(Dataset entries)
Start of Block

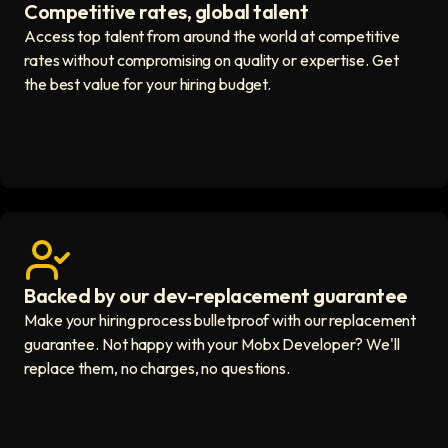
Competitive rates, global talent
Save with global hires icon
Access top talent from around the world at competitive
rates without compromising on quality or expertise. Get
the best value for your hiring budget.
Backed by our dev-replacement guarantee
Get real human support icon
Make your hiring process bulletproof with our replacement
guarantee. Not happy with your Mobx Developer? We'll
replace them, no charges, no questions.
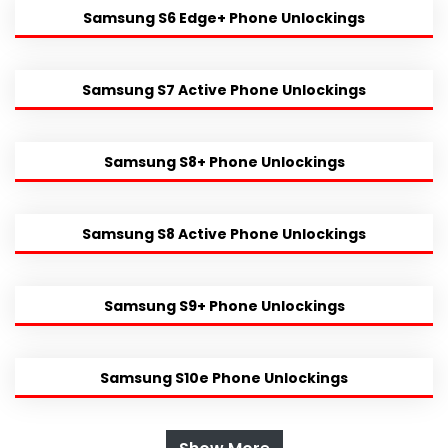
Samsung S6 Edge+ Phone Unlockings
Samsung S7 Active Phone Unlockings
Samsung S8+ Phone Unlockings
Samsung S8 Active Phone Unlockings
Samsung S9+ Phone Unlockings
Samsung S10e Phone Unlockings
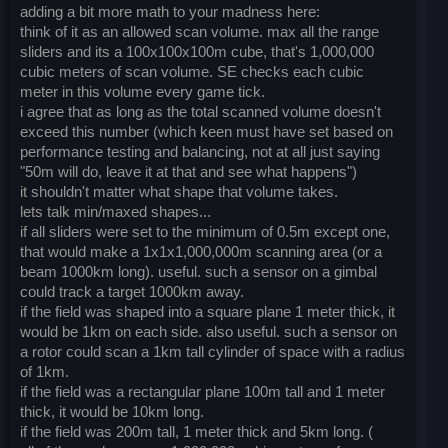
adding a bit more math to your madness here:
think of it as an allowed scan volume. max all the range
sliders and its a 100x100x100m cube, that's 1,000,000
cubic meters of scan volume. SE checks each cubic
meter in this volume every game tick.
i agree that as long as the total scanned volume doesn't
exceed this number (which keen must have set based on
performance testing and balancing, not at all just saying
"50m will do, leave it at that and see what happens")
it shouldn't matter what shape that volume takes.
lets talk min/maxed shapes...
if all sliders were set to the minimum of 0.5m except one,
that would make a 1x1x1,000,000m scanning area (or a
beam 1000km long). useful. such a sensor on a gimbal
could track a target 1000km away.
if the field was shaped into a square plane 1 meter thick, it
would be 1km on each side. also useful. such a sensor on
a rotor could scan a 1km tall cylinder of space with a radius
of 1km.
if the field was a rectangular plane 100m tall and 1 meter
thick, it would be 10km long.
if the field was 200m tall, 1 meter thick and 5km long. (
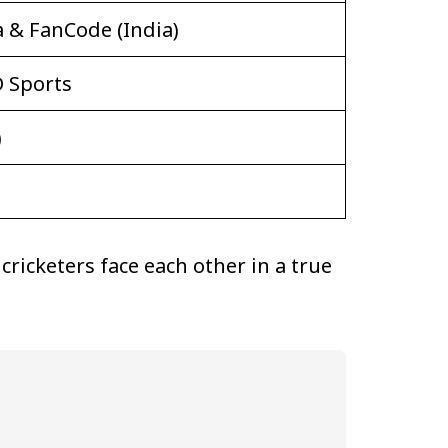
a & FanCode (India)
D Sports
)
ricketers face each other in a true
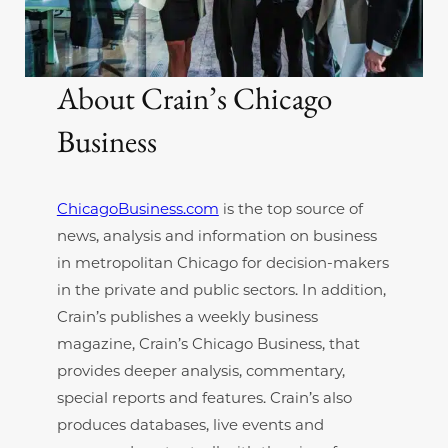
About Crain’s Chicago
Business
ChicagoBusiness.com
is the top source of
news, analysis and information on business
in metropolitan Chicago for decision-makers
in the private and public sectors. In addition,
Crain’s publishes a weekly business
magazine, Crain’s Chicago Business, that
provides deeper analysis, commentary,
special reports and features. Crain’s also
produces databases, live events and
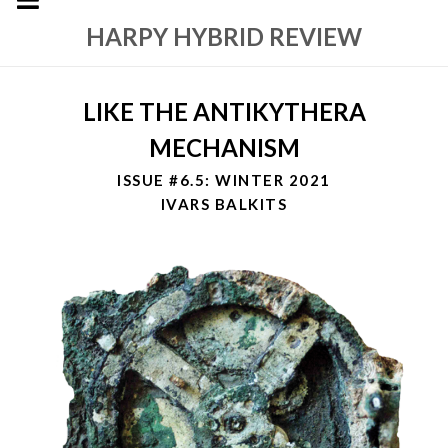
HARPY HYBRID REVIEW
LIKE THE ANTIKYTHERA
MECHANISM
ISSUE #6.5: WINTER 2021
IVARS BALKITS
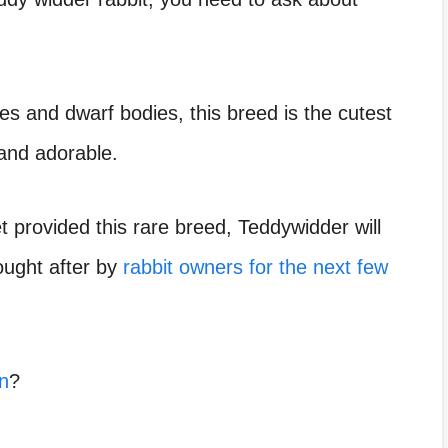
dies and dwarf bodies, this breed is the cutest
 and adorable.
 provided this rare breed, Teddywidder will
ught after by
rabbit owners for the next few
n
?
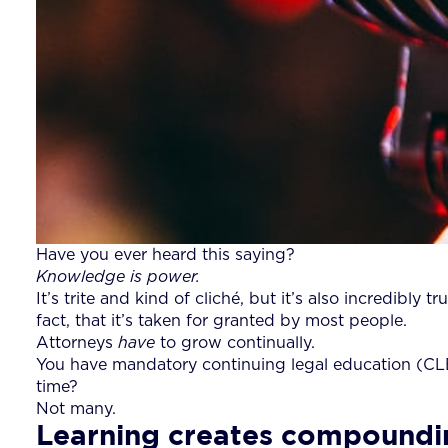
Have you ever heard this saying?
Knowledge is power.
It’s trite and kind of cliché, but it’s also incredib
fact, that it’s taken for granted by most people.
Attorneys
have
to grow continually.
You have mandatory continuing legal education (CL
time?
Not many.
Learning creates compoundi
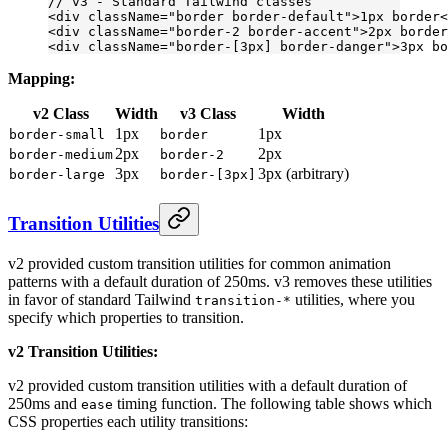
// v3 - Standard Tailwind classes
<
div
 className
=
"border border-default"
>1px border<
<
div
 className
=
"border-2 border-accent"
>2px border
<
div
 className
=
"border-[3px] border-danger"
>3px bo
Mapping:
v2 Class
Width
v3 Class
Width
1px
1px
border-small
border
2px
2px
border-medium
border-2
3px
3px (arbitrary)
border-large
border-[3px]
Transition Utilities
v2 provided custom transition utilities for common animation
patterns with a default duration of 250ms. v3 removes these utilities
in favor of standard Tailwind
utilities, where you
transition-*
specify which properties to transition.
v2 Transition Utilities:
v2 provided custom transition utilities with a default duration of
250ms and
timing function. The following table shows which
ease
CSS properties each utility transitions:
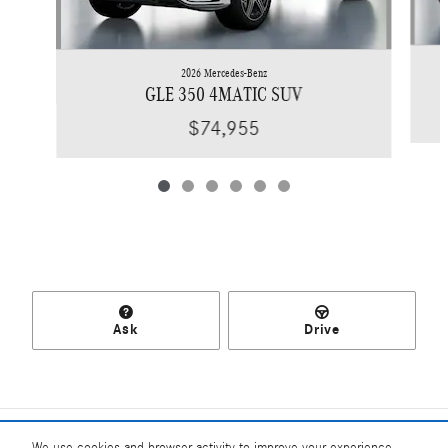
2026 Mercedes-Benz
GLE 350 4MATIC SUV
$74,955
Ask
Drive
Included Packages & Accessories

End of Block

TASK DETAILS → Keep the pictures out and repeat exactly the lines from the beginning of the data through the line that contains "exceed this number", both ends included.

RESPONSE AREA →
Competitive rates, global talent
Save with global hires icon
Access top talent from around the world at competitive
rates without compromising on quality or expertise. Get
the best value for your hiring budget.
Backed by our dev-replacement guarantee
Get real human support icon
Make your hiring process bulletproof with our replacement
guarantee. Not happy with your Mobx Developer? We'll
replace them, no charges, no questions.
Samsung S6 Edge+ Phone Unlockings
Samsung S7 Active Phone Unlockings
Samsung S8+ Phone Unlockings
Samsung S8 Active Phone Unlockings
Samsung S9+ Phone Unlockings
Samsung S10e Phone Unlockings
adding a bit more math to your madness here:
think of it as an allowed scan volume. max all the range
sliders and its a 100x100x100m cube, that's 1,000,000
cubic meters of scan volume. SE checks each cubic
meter in this volume every game tick.
i agree that as long as the total scanned volume doesn't
exceed this number (which keen must have set based on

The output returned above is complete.